Contrairement à ce que l’on imagine, nul besoin d’attendre qu’un autre nous demande pardon pour que se défasse le nœud qui entrave le flux de vie. Car si l’amour ne circule plus en nous, à partir de nous, nous sommes les premiers à en être lésés, meurtris. Nous sommes privés de notre carburant vital et avec lui, de la joie. Alors, faire œuvre de pardon, c'est un cadeau, un réconfort que je m’accorde, c’est guérir mes blessures, soigner mon cœur, me libérer de l'étau de sentiments lourds, toxiques, de sentiments qui m’empoisonnent. Se pardonner à soi est indispensable et fait partie intégrante du processus de paix.

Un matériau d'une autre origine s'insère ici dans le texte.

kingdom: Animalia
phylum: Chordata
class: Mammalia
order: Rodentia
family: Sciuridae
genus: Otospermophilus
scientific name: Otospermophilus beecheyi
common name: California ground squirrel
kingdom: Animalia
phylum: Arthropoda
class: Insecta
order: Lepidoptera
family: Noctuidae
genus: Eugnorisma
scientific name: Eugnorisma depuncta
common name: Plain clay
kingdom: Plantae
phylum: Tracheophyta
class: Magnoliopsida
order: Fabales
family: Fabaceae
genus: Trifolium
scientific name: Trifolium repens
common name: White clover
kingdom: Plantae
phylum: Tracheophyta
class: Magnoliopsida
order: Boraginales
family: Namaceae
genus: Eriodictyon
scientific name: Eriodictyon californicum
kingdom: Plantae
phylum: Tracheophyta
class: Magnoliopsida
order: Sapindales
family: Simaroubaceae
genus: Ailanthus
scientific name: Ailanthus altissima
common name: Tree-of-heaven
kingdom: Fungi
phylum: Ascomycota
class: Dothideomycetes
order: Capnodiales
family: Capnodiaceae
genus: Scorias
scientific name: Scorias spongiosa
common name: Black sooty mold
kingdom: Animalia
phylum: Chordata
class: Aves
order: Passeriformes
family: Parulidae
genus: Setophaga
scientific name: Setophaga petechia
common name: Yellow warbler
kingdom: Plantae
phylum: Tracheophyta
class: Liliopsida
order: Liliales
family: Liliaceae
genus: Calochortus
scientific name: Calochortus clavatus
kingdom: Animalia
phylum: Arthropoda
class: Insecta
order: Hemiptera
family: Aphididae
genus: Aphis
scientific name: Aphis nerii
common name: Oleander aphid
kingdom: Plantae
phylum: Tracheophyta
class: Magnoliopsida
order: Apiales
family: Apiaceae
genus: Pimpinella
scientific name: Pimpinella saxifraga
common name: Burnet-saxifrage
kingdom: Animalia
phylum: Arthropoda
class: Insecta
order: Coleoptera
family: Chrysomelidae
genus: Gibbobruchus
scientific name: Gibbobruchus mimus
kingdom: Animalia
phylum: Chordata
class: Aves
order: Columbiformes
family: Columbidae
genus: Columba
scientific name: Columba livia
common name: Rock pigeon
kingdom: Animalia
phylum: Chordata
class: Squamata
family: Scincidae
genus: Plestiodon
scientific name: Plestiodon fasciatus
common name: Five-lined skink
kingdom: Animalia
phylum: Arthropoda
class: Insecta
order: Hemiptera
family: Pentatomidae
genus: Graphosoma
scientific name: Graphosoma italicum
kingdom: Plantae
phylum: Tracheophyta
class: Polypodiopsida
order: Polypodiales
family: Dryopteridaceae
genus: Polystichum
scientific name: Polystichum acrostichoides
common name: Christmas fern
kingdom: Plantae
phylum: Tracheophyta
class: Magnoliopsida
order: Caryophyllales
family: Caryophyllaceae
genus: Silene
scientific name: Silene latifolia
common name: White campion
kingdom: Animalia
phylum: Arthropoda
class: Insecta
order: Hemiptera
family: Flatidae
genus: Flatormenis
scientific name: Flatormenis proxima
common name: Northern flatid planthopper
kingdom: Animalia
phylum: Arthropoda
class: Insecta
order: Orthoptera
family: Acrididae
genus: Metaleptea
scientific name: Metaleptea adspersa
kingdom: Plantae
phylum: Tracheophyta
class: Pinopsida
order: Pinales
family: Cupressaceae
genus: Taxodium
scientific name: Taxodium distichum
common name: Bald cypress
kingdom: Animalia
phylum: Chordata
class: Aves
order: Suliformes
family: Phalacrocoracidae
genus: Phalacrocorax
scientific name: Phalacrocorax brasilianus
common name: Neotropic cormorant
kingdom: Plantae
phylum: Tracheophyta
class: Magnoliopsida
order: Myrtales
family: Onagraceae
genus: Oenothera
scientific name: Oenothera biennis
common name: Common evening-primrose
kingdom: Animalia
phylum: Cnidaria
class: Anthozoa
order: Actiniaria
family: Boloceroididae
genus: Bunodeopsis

Pardonner permet de ne pas rester victime et de reprendre la direction de notre vie. Nous lâchons ainsi l’idée que l’autre a tout pouvoir sur nous et nous cessons de l’utiliser comme prétexte à des comportements réactionnels qui nourrissent la séparation et la guerre plutôt que l’ouverture et la compassion. Pardonner, ce n’est pas oublier ni excuser celui qui nous a fait du mal, ni même approuver son attitude, mais c’est pouvoir considérer l’ensemble de la situation avec discernement, percevoir qu’au-delà des formes, c’est un être blessé qui a perdu son lien à lui-même. On peut pardonner et ne pas laisser passer. Mon cœur pardonne, ma tête et mon corps vont décider ce qui est juste pour préserver mon équilibre, ma sérénité. Parfois, ma vie. Chacun.e sera mis face à ses responsabilités, car tout acte, toute parole a ses conséquences.

Le week-end prochain, je participe à un Atelier du Pardon, pour proposer à mon tour, à l’été sans doute, des Cercles de Pardon. Je vous en reparlerai.

Invitez la douceur le plus possible et soyez attentifs à vos parts blessées, glissées sous le tapis... Elles ont vraiment besoin de vous.